Beckett
Nascido no seio de uma família protestante, na Irlanda ultra-conservadora do início do século XX, Samuel Barclay Beckett só começou a definir o seu percurso quando aceitou, aos 22 anos, o cargo de leitor de inglês na École Normale Supérieure, em Paris.
Admirador e amigo de James Joyce, a cujo círculo pertencia, escreveu na língua materna os primeiros livros importantes: More Pricks Than Kicks (1934) e Murphy (1938). Contudo, após a II Grande Guerra, durante a qual militou nas fileiras da Resistência (o que lhe valeu uma condecoração por "coragem extrema"), houve como que uma mudança de paradigma na sua concepção de literatura. Cada vez mais preocupado com questões de linguagem, decide enveredar pela escrita em língua francesa, assumindo um bilinguismo (com traduções em ambos os sentidos) que nunca mais abandonaria.A trilogia de romances que publica no início dos anos 50 - Molloy (1951), Malone Está a Morrer (1951) e O Inominável (1953) - impõe-no de imediato como um autor maior, apesar das sucessivas recusas que as grandes editoras parisienses reservaram aos três manuscritos. Atento e deslumbrado, foi Jérôme Lindon quem acabou por publicá-los na sua Éditions de Minuit, a que Beckett se manteria fiel até ao fim da vida. A amizade entre estes dois homens tornar-se-ia, por si só, uma lenda. Durante várias décadas, Jérôme foi o canal de comunicação entre o mundo e Beckett - o recluso voluntário, avesso à exposição pública, às entrevistas e a todos os outros custos da fama. Quando lhe atribuíram o Nobel, foi Lindon que Beckett enviou a Estocolmo, para receber o Prémio. E foi também ao amigo que coube anunciar a sua morte, vinte anos mais tarde, em Dezembro de 1989.
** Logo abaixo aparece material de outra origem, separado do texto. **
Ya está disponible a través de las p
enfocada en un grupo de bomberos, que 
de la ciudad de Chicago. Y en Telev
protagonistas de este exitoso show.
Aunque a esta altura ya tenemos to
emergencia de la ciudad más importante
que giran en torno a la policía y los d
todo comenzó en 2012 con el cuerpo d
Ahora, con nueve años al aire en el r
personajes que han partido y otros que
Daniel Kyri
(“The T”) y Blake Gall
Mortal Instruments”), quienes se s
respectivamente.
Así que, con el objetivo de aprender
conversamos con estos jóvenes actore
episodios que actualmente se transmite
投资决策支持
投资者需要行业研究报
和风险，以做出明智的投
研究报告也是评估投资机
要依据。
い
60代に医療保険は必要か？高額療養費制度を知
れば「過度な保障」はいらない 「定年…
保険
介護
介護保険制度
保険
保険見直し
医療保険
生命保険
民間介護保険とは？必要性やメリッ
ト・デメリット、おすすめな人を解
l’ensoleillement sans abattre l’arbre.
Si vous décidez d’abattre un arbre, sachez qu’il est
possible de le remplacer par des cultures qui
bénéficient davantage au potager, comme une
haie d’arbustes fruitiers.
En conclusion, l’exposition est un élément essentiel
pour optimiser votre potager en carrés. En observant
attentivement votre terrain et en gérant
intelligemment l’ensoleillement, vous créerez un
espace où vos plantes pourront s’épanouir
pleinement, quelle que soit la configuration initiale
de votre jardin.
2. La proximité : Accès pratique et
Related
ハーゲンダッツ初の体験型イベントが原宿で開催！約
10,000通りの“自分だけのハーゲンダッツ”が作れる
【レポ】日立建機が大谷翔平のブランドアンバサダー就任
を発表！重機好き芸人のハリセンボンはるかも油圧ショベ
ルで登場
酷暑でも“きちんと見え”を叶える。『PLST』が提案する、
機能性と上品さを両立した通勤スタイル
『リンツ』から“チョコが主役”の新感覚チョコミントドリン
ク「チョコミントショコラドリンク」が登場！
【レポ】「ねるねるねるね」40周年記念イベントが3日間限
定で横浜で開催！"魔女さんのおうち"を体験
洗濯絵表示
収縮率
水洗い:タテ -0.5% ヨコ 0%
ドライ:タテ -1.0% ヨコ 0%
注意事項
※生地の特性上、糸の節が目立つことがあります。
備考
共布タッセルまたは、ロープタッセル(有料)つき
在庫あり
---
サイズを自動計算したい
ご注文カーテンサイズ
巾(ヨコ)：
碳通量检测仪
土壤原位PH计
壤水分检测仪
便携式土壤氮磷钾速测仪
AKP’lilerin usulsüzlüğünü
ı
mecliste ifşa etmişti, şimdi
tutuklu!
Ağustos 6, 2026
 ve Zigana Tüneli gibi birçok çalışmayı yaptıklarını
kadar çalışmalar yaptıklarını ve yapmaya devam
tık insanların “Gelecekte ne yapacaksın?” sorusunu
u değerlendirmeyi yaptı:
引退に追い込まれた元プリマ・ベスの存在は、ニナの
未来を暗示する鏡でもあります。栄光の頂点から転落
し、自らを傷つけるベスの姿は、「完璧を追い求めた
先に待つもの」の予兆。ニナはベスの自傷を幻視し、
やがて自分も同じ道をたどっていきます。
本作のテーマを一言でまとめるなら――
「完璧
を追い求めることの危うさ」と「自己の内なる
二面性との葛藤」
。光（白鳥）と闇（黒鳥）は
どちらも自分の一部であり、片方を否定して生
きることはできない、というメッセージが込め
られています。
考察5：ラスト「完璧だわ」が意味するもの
Depois de ter revolucionado as formas teatrais, com À Espera de Godot (1953), Beckett prosseguiu o seu melancólico voo picado sobre a condição humana e a "tragédia de ter nascido", em obras de escrita minimalista onde cabe todo o desespero e toda a derrisão (veja-se por exemplo Os Dias Felizes, de 1961). Nas décadas de 70 e 80, à medida que envelhecia, foi escrevendo cada vez menos e com maior dificuldade. Algumas das peças finais duram apenas breves minutos (ou segundos) e nelas assiste-se a uma progressiva rarefacção das palavras, descritas um dia como a "mancha desnecessária sobre o silêncio e o nada".Gonçalo M. Tavares, autor de um texto teatral intitulado A Colher de Samuel Beckett, destaca no dramaturgo irlandês "o estilo sincopado, feito de frases travadas por algo que lhes é exterior". Quando as interrupções acontecem, abrem-se "espaços que forçam o leitor a completar os intervalos em branco, os vazios" e é nesse jogo literário que se cumpre o projecto beckettiano.Cinco anos antes de morrer, na última novela publicada - Pioravante Marche (Worstward Ho) -, Beckett escreveu três frases que resumem tudo: "Tentar outra vez. Falhar outra vez. Falhar melhor." Três frases que foram, de certa forma, uma divisa, um lema, a fixação exacta da ética que praticou enquanto escritor. Três frases que podiam ser o seu epitáfio, se houvesse epitáfio na lápide do cemitério de Montparnasse, em Paris. Mas não há.